Apart from the pictures, which must be omitted, restate the data exactly.

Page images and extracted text
• • • • •

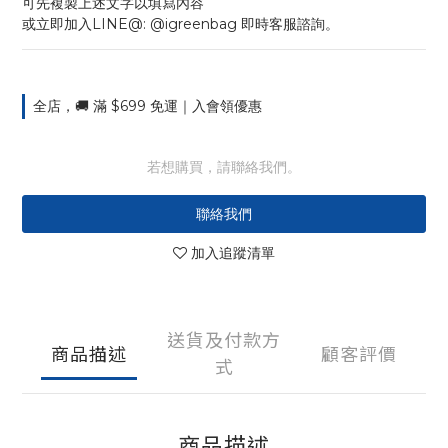
可先複製上述文字以填寫內容
或立即加入LINE@: @igreenbag 即時客服諮詢。
全店，🚚 滿 $699 免運｜入會領優惠
若想購買，請聯絡我們。
聯絡我們
加入追蹤清單
送貨及付款方
商品描述
顧客評價
式
商品描述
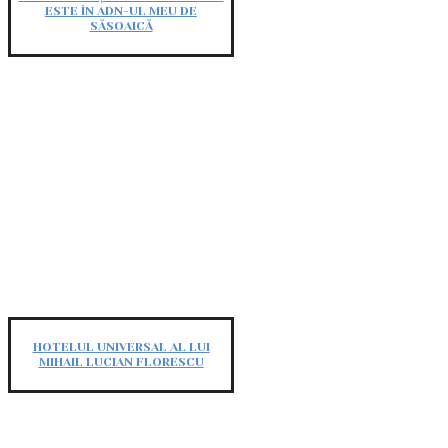
ESTE ÎN ADN-UL MEU DE
SĂSOAICĂ
HOTELUL UNIVERSAL AL LUI
MIHAIL LUCIAN FLORESCU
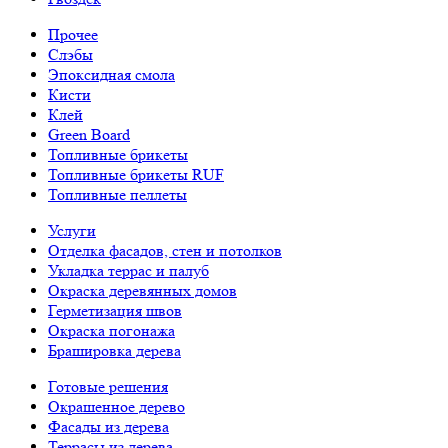
Прочее
Слэбы
Эпоксидная смола
Кисти
Клей
Green Board
Топливные брикеты
Топливные брикеты RUF
Топливные пеллеты
Услуги
Отделка фасадов, стен и потолков
Укладка террас и палуб
Окраска деревянных домов
Герметизация швов
Окраска погонажа
Брашировка дерева
Готовые решения
Окрашенное дерево
Фасады из дерева
Террасы из дерева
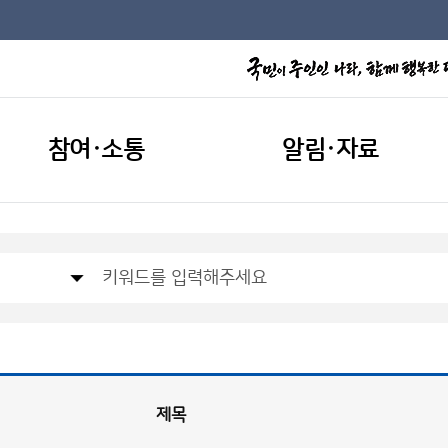
참여·소통
알림·자료
제목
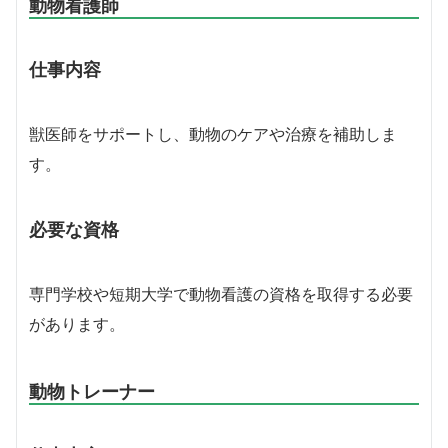
動物看護師
仕事内容
獣医師をサポートし、動物のケアや治療を補助しま
す。
必要な資格
専門学校や短期大学で動物看護の資格を取得する必要
があります。
動物トレーナー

• • • • •

- [Response]
可先複製上述文字以填寫內容
或立即加入LINE@: @igreenbag 即時客服諮詢。
全店，🚚 滿 $699 免運｜入會領優惠
若想購買，請聯絡我們。
聯絡我們
加入追蹤清單
送貨及付款方
商品描述
顧客評價
式
商品描述
ESTE ÎN ADN-UL MEU DE
SĂSOAICĂ
HOTELUL UNIVERSAL AL LUI
MIHAIL LUCIAN FLORESCU
Прочее
Слэбы
Эпоксидная смола
Кисти
Клей
Green Board
Топливные брикеты
Топливные брикеты RUF
Топливные пеллеты
Услуги
Отделка фасадов, стен и потолков
Укладка террас и палуб
Окраска деревянных домов
Герметизация швов
Окраска погонажа
Брашировка дерева
Готовые решения
Окрашенное дерево
Фасады из дерева
Террасы из дерева
참여·소통
알림·자료
제목
動物看護師
仕事内容
獣医師をサポートし、動物のケアや治療を補助しま
す。
必要な資格
専門学校や短期大学で動物看護の資格を取得する必要
があります。
動物トレーナー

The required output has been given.